CNN Finds 'Lifelong Republicans' Who Want Universal Health Care, Voting Dem

On CNN Sunday, correspondent Al Velshi reported in by phone from Texas with his story of "lifelong Republicans" who are planning to vote Democratic this time because of health care. Velshi: "They are retired, they've been lifelong Republicans who are actually looking to change over. They're probably going to vote Democrat this time around." (Transcript follows)

CNN then played a video clip of Velshi's earlier discussion with three Texas residents, whom he had visited initially because they live in oil country and benefit from high oil prices, but he found that "their biggest concern was health care." Small business owner Kris Portmann complained about insurance companies and expressed his belief that universal health care would have to be an improvement: "As soon as you have something, there's a policy, there's a reason on why it doesn't cover it. And that's why, never before maybe have thought of universal health care, but if everybody's covered, and everybody's sharing the same, you know, how everything's spread out, it's got to work. I mean, it works other places. It works other countries. I mean, not maybe 100 percent, but it doesn't work 100 percent here, either."

Below is a complete transcript of the report from the March 2 CNN Sunday at 9:03 a.m.:

T.J. HOLMES: So, of course, there's been a lot of the candidates saying stuff to the voters. Well, what are the voters really wanting to say to the candidates? Of course, as we mentioned, we got our best political team on television all over the map, and one guy who has been all over the map literally, our Ali Velshi. He's been traveling throughout the country, and, lately, in Texas, aboard CNN Election Express. He joins us now on the phone this morning from Green, Texas. What are they talking about down there, Ali?

ALI VELSHI, by phone: Good morning, T.J. You know, the funny thing is, I went to this area in central Texas because I wanted to talk to people about oil. These are the people who might be on the other side of the oil question -- in other words, making money off of the high price of oil and gas. And I actually ran into two couples -- they are retired, they've been lifelong Republicans who are actually looking to change over. They're probably going to vote Democrat this time around. And they actually had some involvement in oil. They have a piece of land on which there are oil wells. So they get those royalty checks. Here's the thing: Their biggest concern was health care. Here's what they told me:

MOLLY ENGLISH, Retiree: That's all we talk about because we're all having trouble getting health care coverage, or our coverage is a, you know, it's pitiful.

PEGGY PORTMANN, Small business owner: It's not affordable, but not only is it not affordable. There is affordable out there, and we get turned down for the most ridiculous reasons.

KRIS PORTMANN, Small business owner: No, the insurance covers everything that you don't have.

PEGGY PORTMANN: That's right.

KRIS PORTMANN: Okay, as soon as you have something, there's a policy, there's a reason on why it doesn't cover it.
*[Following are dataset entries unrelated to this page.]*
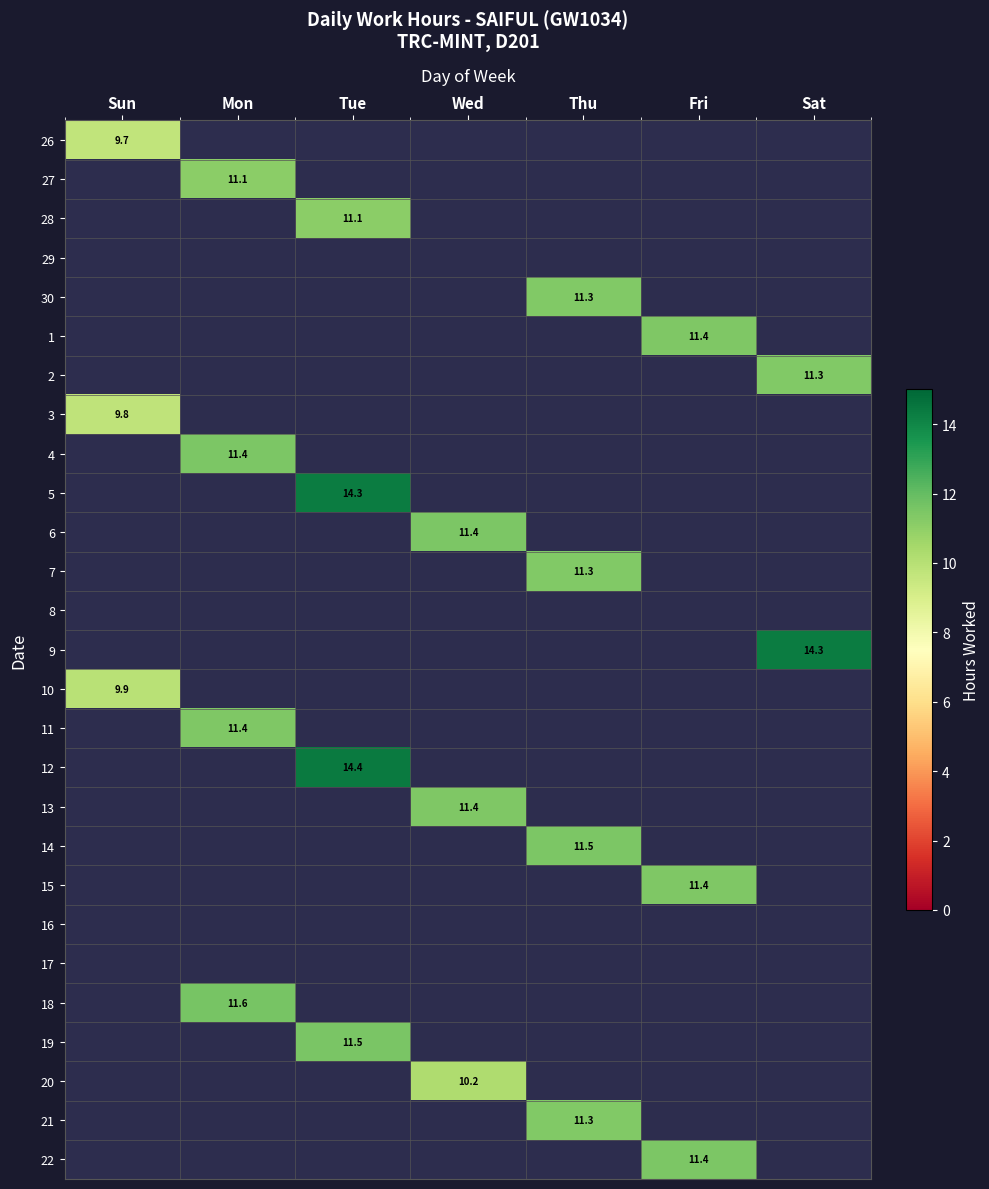

Is the value of 30 at Wed greater than the value of 6 at Wed?

No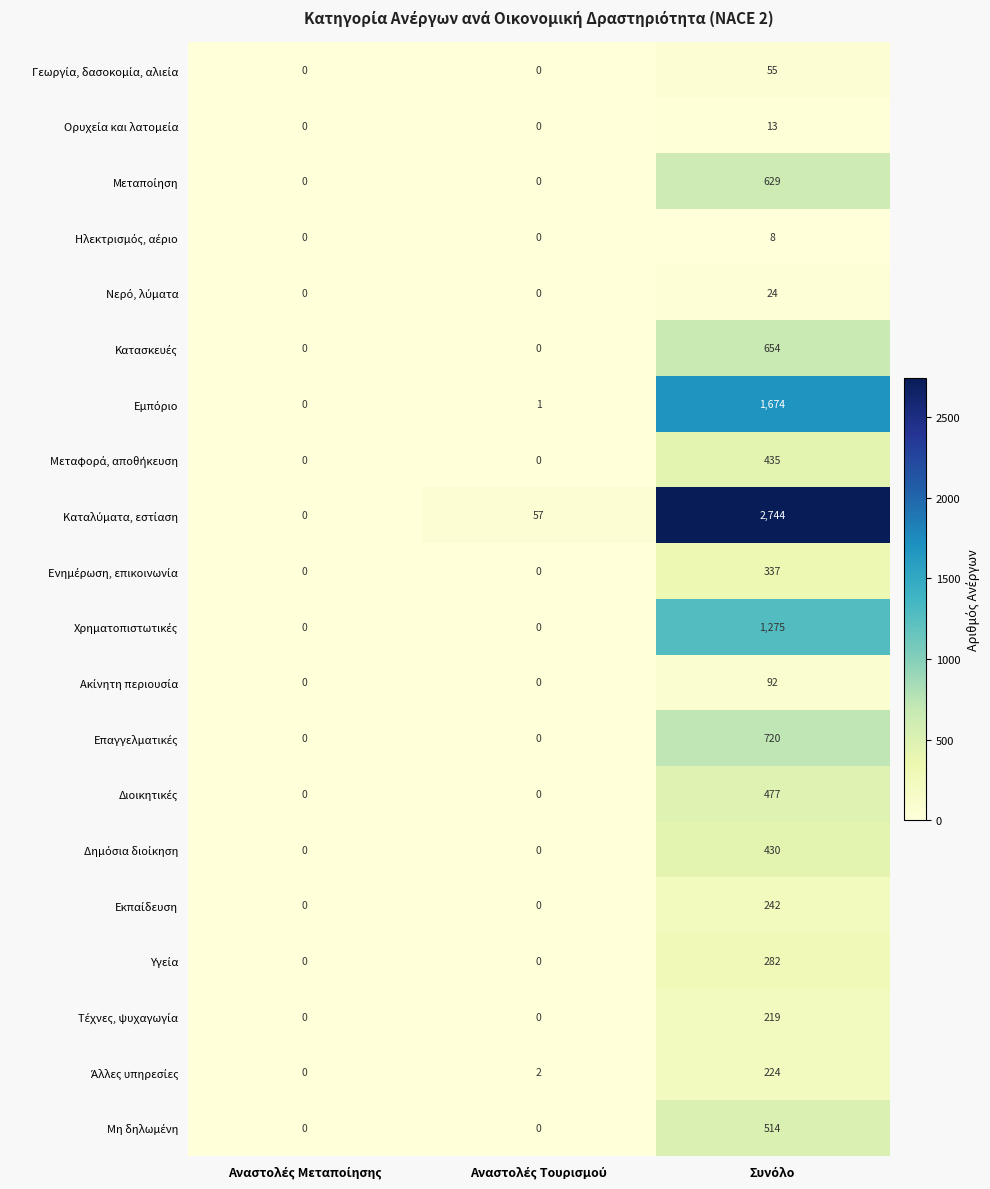

What is the greatest value displayed?

2744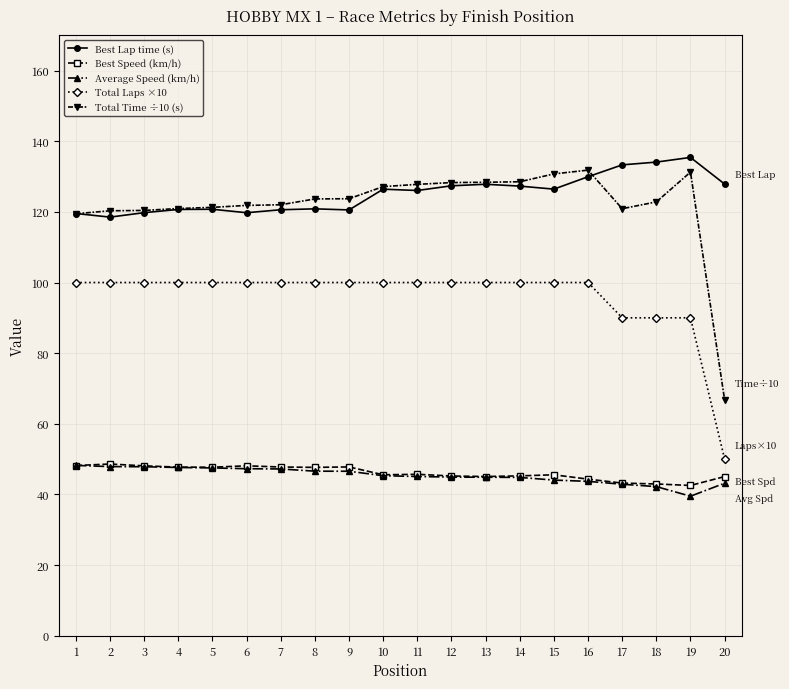

Is it true that Average Speed (km/h) equals 48.2 at 1?

True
And that's why, never before maybe have thought of universal health care, but if everybody's covered, and everybody's sharing the same, you know, how everything's spread out, it's got to work. I mean, it works other places. It works other countries. I mean, not maybe 100 percent, but it doesn't work 100 percent here, either.

VELSHI, back live by phone: That's kind of interesting hearing lifelong conservatives and Republicans talk about the possibility of universal health care, but that issue is playing very big here in Texas, particularly amongst Democrats. Health care is the second biggest issue around here. So number one is the economy, and, amongst that, inflation and oil prices and gas prices, but we are hearing and have heard a lot this past week about health care. We're wheels up on the bus, and we're headed to some place else where we're going to talk to Texans about what's concerning them about this election and the issues, so we'll be back with you later on today to tell you a bit more about that.